Я проехала животом по столу, вскрикнула, но Клим подхватил меня под мышки и прижал к себе. Ноги у меня болтались в воздухе. Я не находила точки опоры и яростно извивалась в его руках, но кричать не могла. Он впился мне в рот своими губами, я пыталась откинуть голову, мычала, но он перехватил меня одной рукой за затылок, и его губы еще безжалостнее стали терзать мой рот.

Я почти ничего не соображала от боли и страха и не сразу осознала, что лежу спиной на столе. Клим коленом прижал меня к столешнице и рванул застежку кофточки. Прохладный воздух коснулся моей груди, и я на мгновение замерла от ужаса. Но этого мгновения Климу хватило, чтобы расстегнуть на мне джинсы и потянуть их вниз. Они болтались на ногах ниже колен и мешали мне отбиваться ногами. А Клим уже оторвался от моих губ. Теперь он зажимал мне рот рукой. Я все еще пыталась вырваться, старалась укусить его за ладонь, но он был сильнее, во много раз сильнее... Сильнее, чем прежде.

Видно, ему надоело, что я извиваюсь под ним, потому что он выругался, ударил меня по лицу и снова придавил его ладонью. Я задыхалась и изнемогала от омерзения. К тому же у меня опять заболела шея и затошнило. А он уже мял и тискал мою грудь, облизывал и кусал ее. От бессилия слезы потекли у меня по лицу. Эта сволочь была на грани того, чтобы снова изнасиловать меня, чуть ли не в моем доме, в пяти шагах от моих близких. И, похоже, не боялся, что нас застанут в беседке, не боялся, что это станет известно моему мужу. Воистину зверь возник вчера у меня на пороге...

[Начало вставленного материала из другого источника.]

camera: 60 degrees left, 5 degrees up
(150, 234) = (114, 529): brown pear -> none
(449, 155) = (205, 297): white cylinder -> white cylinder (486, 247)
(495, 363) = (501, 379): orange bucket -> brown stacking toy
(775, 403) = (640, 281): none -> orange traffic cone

Я снова, почти не соображая, что делаю, попыталась вырваться, но Клим уже вошел в раж. Теперь он не заботился о том, что мне больно. Его руки, горячие и потные, ломали мне тело, выворачивали ноги. Он сопел и стонал и вскрикнул торжествующе, когда добился того, что и в первый раз. Я с трудом сознавала, что это происходит во мне: все эти движения, толчки... Стол скрипел и грозил подо мной развалиться, я, казалось, продавила затылком столешницу, а Клим все сопел на мне, кряхтел, вскрикивал и стонал. Казалось, это никогда не закончится. Правда, теперь я не чувствовала боли, но, самое стыдное, я вдруг перестала ощущать эти движения как противные мне. Невольно я приняла его ритм и, когда он снял руку с моего лица, схватила его за плечи и приподняла бедра... «Господи! Что я делаю?» – пронеслось у меня в голове, и тотчас волна необыкновенного, никогда не испытанного чувственного удовольствия накатила на меня, и я не сдержалась. Я жалобно всхлипнула, выдав себя с головой. Судорога пробежала по телу, и я опять, абсолютно непроизвольно, выгнулась ему навстречу...

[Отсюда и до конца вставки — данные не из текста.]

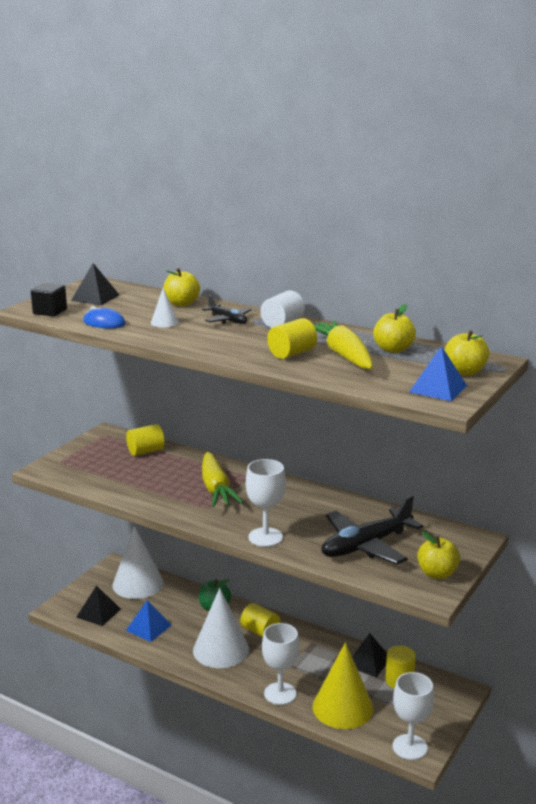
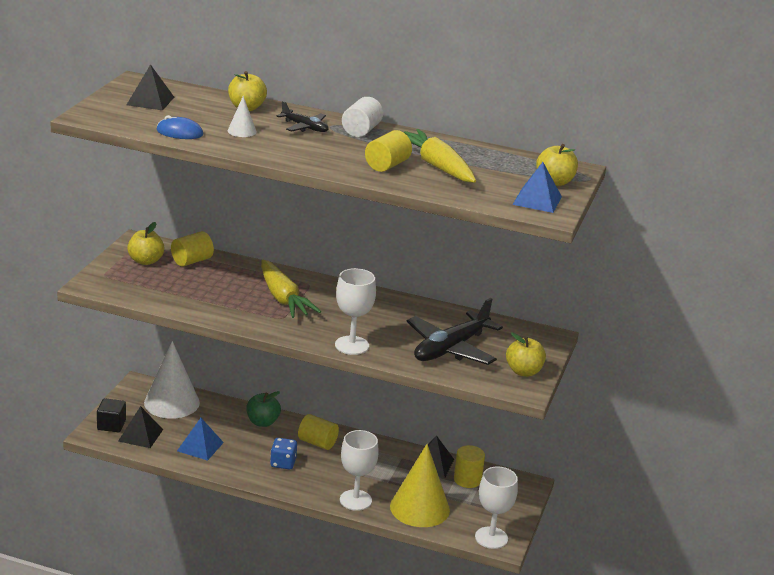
camera: 15 degrees left, 5 degrees up
(50, 312) = (113, 119): black cube -> black cube (111, 425)
(221, 650) = (283, 463): white cone -> blue dice
(393, 349) = (480, 159): yellow apple -> yellow apple (145, 261)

– О! – простонал Клим, отваливаясь в сторону. – Анька! Я чуть не умер на тебе!

Он отпустил меня, и я тут же соскочила со стола, но запуталась в джинсах и чуть не упала. Я вся была липкая, мокрая. Я чувствовала этот непристойный, порочный запах, который исходил от меня. Меня затошнило, но я нашла в себе силы натянуть джинсы и отбежать от стола. Ворошилов сидел, развалившись в кресле, он даже не соизволил застегнуть брюки и ухмылялся. Рубаха его была расстегнута, галстук болтался на голой груди.

– Что, Анюта? Понравилось? – Он скабрезно улыбнулся. – Я же говорил, доставлю массу удовольствия! А то иди, повторим! У меня это быстро! Десять минут, и готов! А постараешься немного, то почти мгновенно!